One thing that adds to the wonders can be found in the various dinosaur’s animations and behaviors. While the texture work on the PlayStation 5 version was slightly underwhelming, the way the creatures move and act sells the majesty of the prehistoric beings. The aforementioned Allosaurus managed to find itself a longpig nummie, and watching it toss the hapless visitor in the air and catch it in its slathering jaws shouldn’t be as funny as it is. Watching a pair of Ankylosaurus poke around their environment was relaxing and interesting the way taking in a friendly nature documentary can be. When things are running smoothly, it’s fun to zoom in and just watch the dinosaurs do their thing.

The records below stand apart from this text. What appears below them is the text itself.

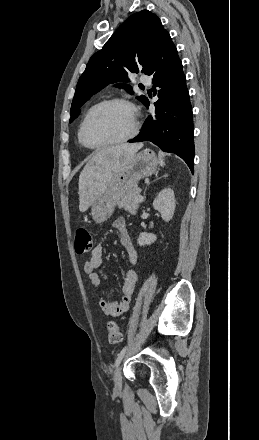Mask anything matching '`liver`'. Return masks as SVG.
<instances>
[{
  "label": "liver",
  "instance_id": "1",
  "mask_svg": "<svg viewBox=\"0 0 259 440\" xmlns=\"http://www.w3.org/2000/svg\"><path fill=\"white\" fill-rule=\"evenodd\" d=\"M143 147L142 143L120 144L97 152L79 176V210L85 212L107 189L119 173Z\"/></svg>",
  "mask_w": 259,
  "mask_h": 440
}]
</instances>
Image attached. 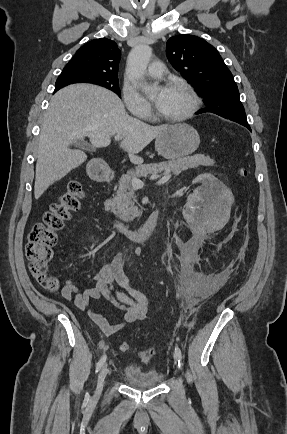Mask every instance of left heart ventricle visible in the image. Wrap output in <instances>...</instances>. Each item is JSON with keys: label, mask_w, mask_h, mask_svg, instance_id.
I'll use <instances>...</instances> for the list:
<instances>
[{"label": "left heart ventricle", "mask_w": 287, "mask_h": 434, "mask_svg": "<svg viewBox=\"0 0 287 434\" xmlns=\"http://www.w3.org/2000/svg\"><path fill=\"white\" fill-rule=\"evenodd\" d=\"M190 105V98L188 94L178 88H168V93L162 105L158 107V111L165 116H179L188 109Z\"/></svg>", "instance_id": "b2bd125f"}]
</instances>
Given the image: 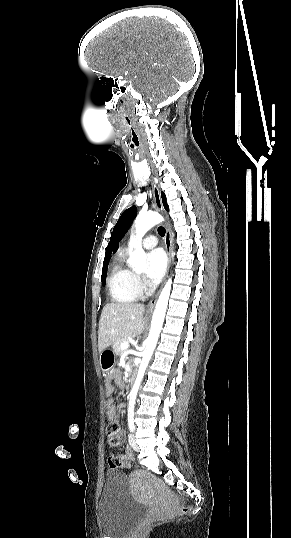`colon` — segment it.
Here are the masks:
<instances>
[{
  "label": "colon",
  "instance_id": "1",
  "mask_svg": "<svg viewBox=\"0 0 291 538\" xmlns=\"http://www.w3.org/2000/svg\"><path fill=\"white\" fill-rule=\"evenodd\" d=\"M106 434H107L108 444L111 447L117 446L123 439V432H122L119 424L114 420L110 421L107 424ZM109 462H110L111 465H113L115 467L121 466L124 469H129L130 468L129 463H123L121 461V459H119L115 455H110L109 456ZM186 512H187V507H182L178 514L183 515Z\"/></svg>",
  "mask_w": 291,
  "mask_h": 538
}]
</instances>
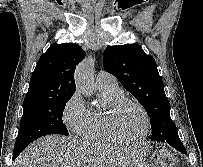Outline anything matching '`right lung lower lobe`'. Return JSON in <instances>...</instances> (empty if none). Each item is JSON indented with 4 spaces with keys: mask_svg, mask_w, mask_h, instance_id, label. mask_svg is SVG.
Returning <instances> with one entry per match:
<instances>
[{
    "mask_svg": "<svg viewBox=\"0 0 203 167\" xmlns=\"http://www.w3.org/2000/svg\"><path fill=\"white\" fill-rule=\"evenodd\" d=\"M21 153V152H20ZM20 153H16L14 156H13V159H15Z\"/></svg>",
    "mask_w": 203,
    "mask_h": 167,
    "instance_id": "obj_1",
    "label": "right lung lower lobe"
}]
</instances>
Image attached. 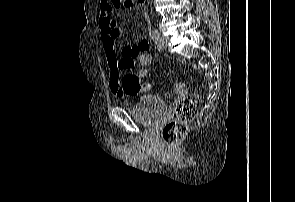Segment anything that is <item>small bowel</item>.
<instances>
[{"mask_svg":"<svg viewBox=\"0 0 295 202\" xmlns=\"http://www.w3.org/2000/svg\"><path fill=\"white\" fill-rule=\"evenodd\" d=\"M117 8L110 0H101L99 13L100 39L103 50L107 55L109 68V87L110 90L118 96L136 95L149 90H134L133 92H124L120 75L123 71L130 69L135 63H138L140 52H147L149 43L141 41L136 45L123 46L120 52L116 51V41L121 36L122 30L117 22L112 18L113 10ZM146 42V43H143ZM151 63V61H150ZM138 79H144L147 75H137ZM182 98H187V93H182Z\"/></svg>","mask_w":295,"mask_h":202,"instance_id":"small-bowel-1","label":"small bowel"}]
</instances>
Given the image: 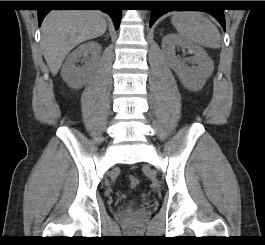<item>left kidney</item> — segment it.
<instances>
[{
	"mask_svg": "<svg viewBox=\"0 0 265 245\" xmlns=\"http://www.w3.org/2000/svg\"><path fill=\"white\" fill-rule=\"evenodd\" d=\"M179 47L194 55L191 60L195 65L187 67L181 58L176 56V48ZM162 50L169 66L177 73L185 88L191 91L203 88L214 70V64L202 47L172 33L162 39Z\"/></svg>",
	"mask_w": 265,
	"mask_h": 245,
	"instance_id": "5707ae66",
	"label": "left kidney"
}]
</instances>
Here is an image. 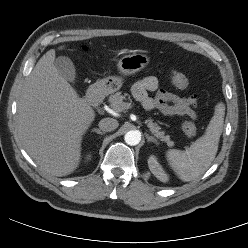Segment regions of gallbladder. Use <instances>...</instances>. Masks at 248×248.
Wrapping results in <instances>:
<instances>
[{
	"mask_svg": "<svg viewBox=\"0 0 248 248\" xmlns=\"http://www.w3.org/2000/svg\"><path fill=\"white\" fill-rule=\"evenodd\" d=\"M54 65L58 73L69 82H74L76 70L73 62L66 56H59L54 60Z\"/></svg>",
	"mask_w": 248,
	"mask_h": 248,
	"instance_id": "gallbladder-1",
	"label": "gallbladder"
}]
</instances>
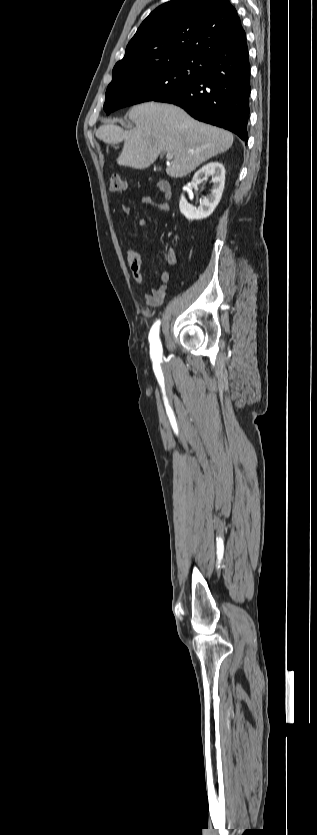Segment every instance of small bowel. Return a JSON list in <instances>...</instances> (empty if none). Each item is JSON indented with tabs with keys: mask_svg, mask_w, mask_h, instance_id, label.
I'll return each mask as SVG.
<instances>
[{
	"mask_svg": "<svg viewBox=\"0 0 317 835\" xmlns=\"http://www.w3.org/2000/svg\"><path fill=\"white\" fill-rule=\"evenodd\" d=\"M156 187L158 192L163 195L165 200H169L171 198V190L167 189L166 182H159ZM142 203L157 207L158 209L165 212H168L170 210V206L167 203L155 202L150 196H144L142 198ZM123 210L127 215L130 212L128 207H124ZM147 225L148 221L145 218H141L138 221V227L140 229L145 228ZM165 260L168 267H173L178 263V257L173 249H169L166 252ZM127 263L132 272L135 282L139 286H144L145 281L141 272L142 256L141 251L137 247L130 248L127 251ZM169 281L170 273L166 269L161 274L159 286L153 288L150 292L145 294L146 304L149 308L159 307L163 303L166 297Z\"/></svg>",
	"mask_w": 317,
	"mask_h": 835,
	"instance_id": "1",
	"label": "small bowel"
}]
</instances>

There’s also a decently robust tech tree in the form of the research system. During the course of the game, players will need to recruit scientists. These employees will be able to research building upgrades to enhance training, protect against storms and so on. Medicines for new diseases will need to be created. The most interesting is in learning to dig into the wide variety of creature’s genetics to unlock new traits or create hybrids that only a moron would think is a good idea. With the system and the constant drive to add more and more dinosaurs to the menagerie, it will take a long time before everything worthwhile is seen and done. There’s a lot of meat on this game’s bones.

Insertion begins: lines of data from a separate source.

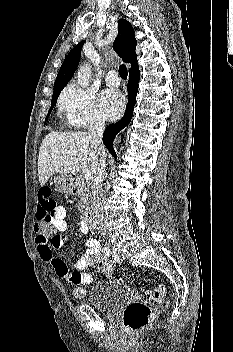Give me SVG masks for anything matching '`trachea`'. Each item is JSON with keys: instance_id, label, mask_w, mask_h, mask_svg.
I'll list each match as a JSON object with an SVG mask.
<instances>
[{"instance_id": "3493384b", "label": "trachea", "mask_w": 233, "mask_h": 352, "mask_svg": "<svg viewBox=\"0 0 233 352\" xmlns=\"http://www.w3.org/2000/svg\"><path fill=\"white\" fill-rule=\"evenodd\" d=\"M119 74L122 79H127L128 72H127V68L125 67L124 64L120 65Z\"/></svg>"}]
</instances>
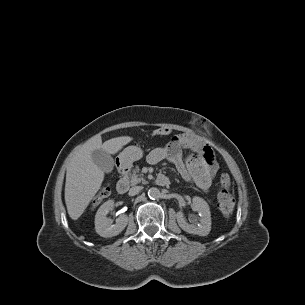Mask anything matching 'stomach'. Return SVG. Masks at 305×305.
Instances as JSON below:
<instances>
[{
    "label": "stomach",
    "mask_w": 305,
    "mask_h": 305,
    "mask_svg": "<svg viewBox=\"0 0 305 305\" xmlns=\"http://www.w3.org/2000/svg\"><path fill=\"white\" fill-rule=\"evenodd\" d=\"M143 157V150L138 146L126 147L118 156V159L122 166L130 167L133 162Z\"/></svg>",
    "instance_id": "0dacf381"
}]
</instances>
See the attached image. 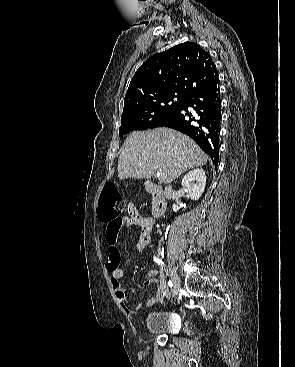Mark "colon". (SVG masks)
I'll use <instances>...</instances> for the list:
<instances>
[{
    "label": "colon",
    "mask_w": 295,
    "mask_h": 367,
    "mask_svg": "<svg viewBox=\"0 0 295 367\" xmlns=\"http://www.w3.org/2000/svg\"><path fill=\"white\" fill-rule=\"evenodd\" d=\"M124 206V201L117 187L112 183L105 184L100 196V217L102 221L109 222L118 219Z\"/></svg>",
    "instance_id": "colon-1"
}]
</instances>
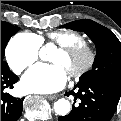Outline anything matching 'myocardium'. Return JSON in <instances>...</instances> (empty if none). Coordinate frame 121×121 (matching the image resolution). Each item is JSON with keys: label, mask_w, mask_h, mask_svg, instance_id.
<instances>
[{"label": "myocardium", "mask_w": 121, "mask_h": 121, "mask_svg": "<svg viewBox=\"0 0 121 121\" xmlns=\"http://www.w3.org/2000/svg\"><path fill=\"white\" fill-rule=\"evenodd\" d=\"M58 51L65 54L68 58L75 60L76 66L68 73V76L72 79H80L86 75L96 63V52L86 44L60 46Z\"/></svg>", "instance_id": "f54148a6"}]
</instances>
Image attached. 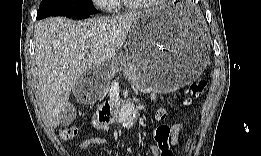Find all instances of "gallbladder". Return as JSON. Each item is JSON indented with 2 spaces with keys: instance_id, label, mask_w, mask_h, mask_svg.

One last thing to note: as this is a dinosaur-based game, some kids are going to interested in picking this up. Parents who are paying attention may take umbrage with the T rating. While I’m not a parent, I would have no issue with my nephew giving this one a whirl. There are some scratches and damage to the dinos’ skin, and people do get eaten bloodlessly, but the game doesn’t focus on this. In fact, it’s an educational experience. As someone with an active interest dinosaurs, I was surprised to be introduced to beasts that I had not heard about before. As the game is easy enough to pick up, this might be a good fit for family night.

Closing Comments:

The fact that¬†Jurassic World Evolution 2 is a worthwhile game isn’t surprising. Frontier Developments has a fantastic track record with this kind of game, as proven in Planet Zoo or the first edition of this title. What works in this game’s favor is the expanded roster of dinosaurs, the new challenges and the fantastic animations and behaviors of the exhibits. Being a licensed game, the temptation towards being simple had to have been strong. Some would argue the first game swung to hard in the accessible direction. With this newest iteration, the game walks the line of easy to understand but deep enough to remain engaging. Despite frustrations, Frontier Developments, much like life, found a way.